Warren East, the ex-CEO of ARM Holdings, has announced that he will be joining a new public body aimed at boosting innovation in the UK’s digital economy as a non-executive director.

East held his position as CEO at ARM for over a decade and announced his resignation from the British-based company earlier this year.

He will be joining the Connected Digital Economy Catapult (CDEC), a new organisation that has been established by the Technology Strategy Board as a long-term investment that hopes to open up global opportunities for the UK.

It is being funded by both the public and private sectors, with some £1 billion worth of investment expected ‘over the coming years’.

“It is a pleasure to join CDEC and work with the team there on helping Britain's Digital innovators realise their amazing potential in shifting from creative excellence to global leadership,” said East.

The Technology Strategy Board hopes that CDEC will be able to work with a range of partners to build platforms and capabilities that help innovators across the breadth of the UK digital economy. It will also develop programmes to make the digital economy and UK digital innovators more relevant to public sector and business leaders.

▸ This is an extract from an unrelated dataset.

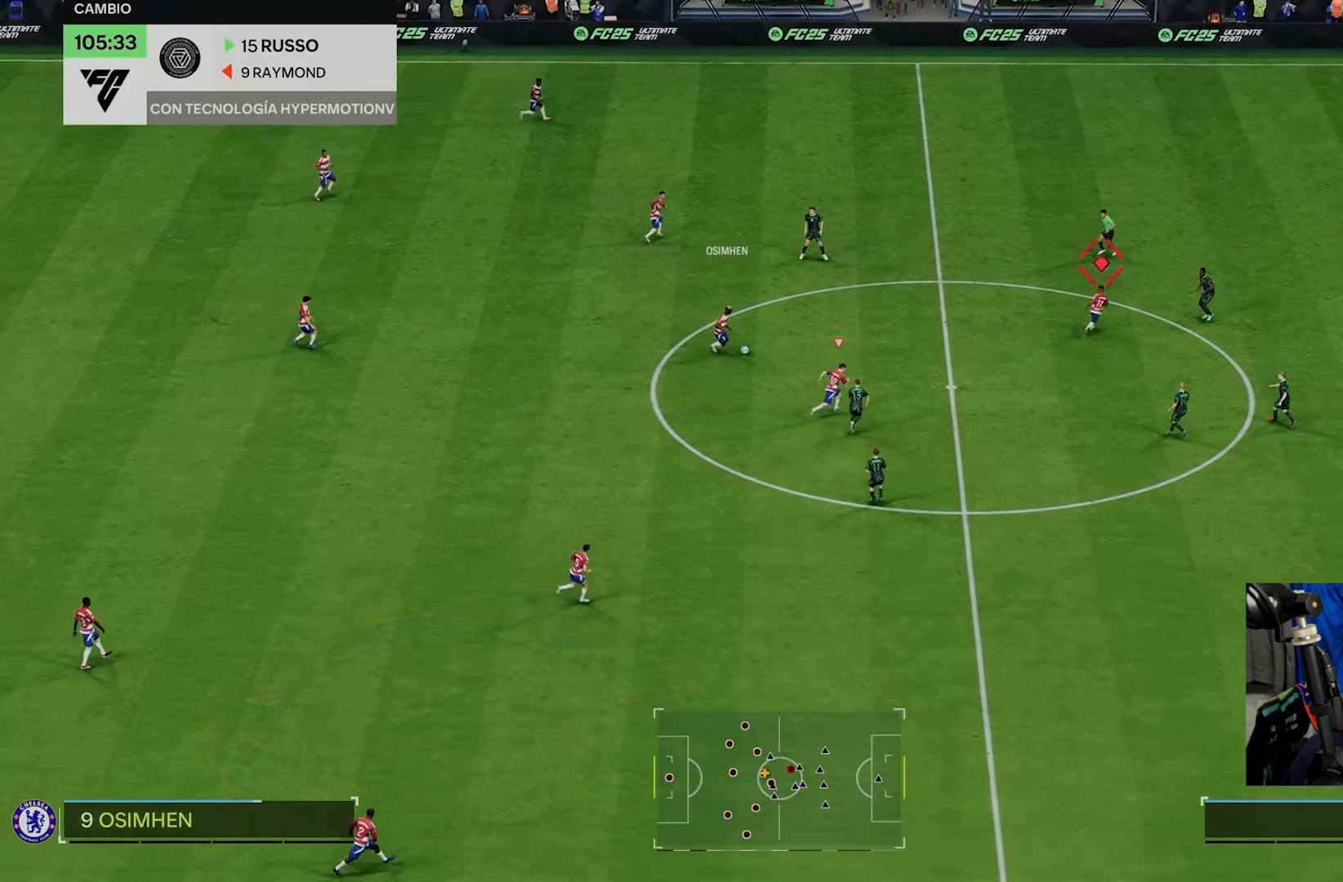
{"buttons": ["R2"], "left_stick": "up-right", "events": [[183, "left_stick", "up-right"], [317, "R2", "down"]]}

There has been an incredible push in recent years from the Coalition Government to establish a vibrant technology and digital start-up scene in the UK, with much of the attention focusing on Tech City in London's east end.

“Warren not only represents the very best of UKs digital economy leadership but also has first-hand experience of taking an innovation led business from start-up to global leader – exactly the journey we hope we can help many UK digital innovators make,” said Neil Crockett, Chief Executive of CDEC.

“I look forward to working with Warren in the coming months and to learning from his insight and success.”

In similar news, a competition has launched this week to bring the next £100 million company to London, with investors putting up £1 million for a start-up that has the potential deliver long term growth for the UK.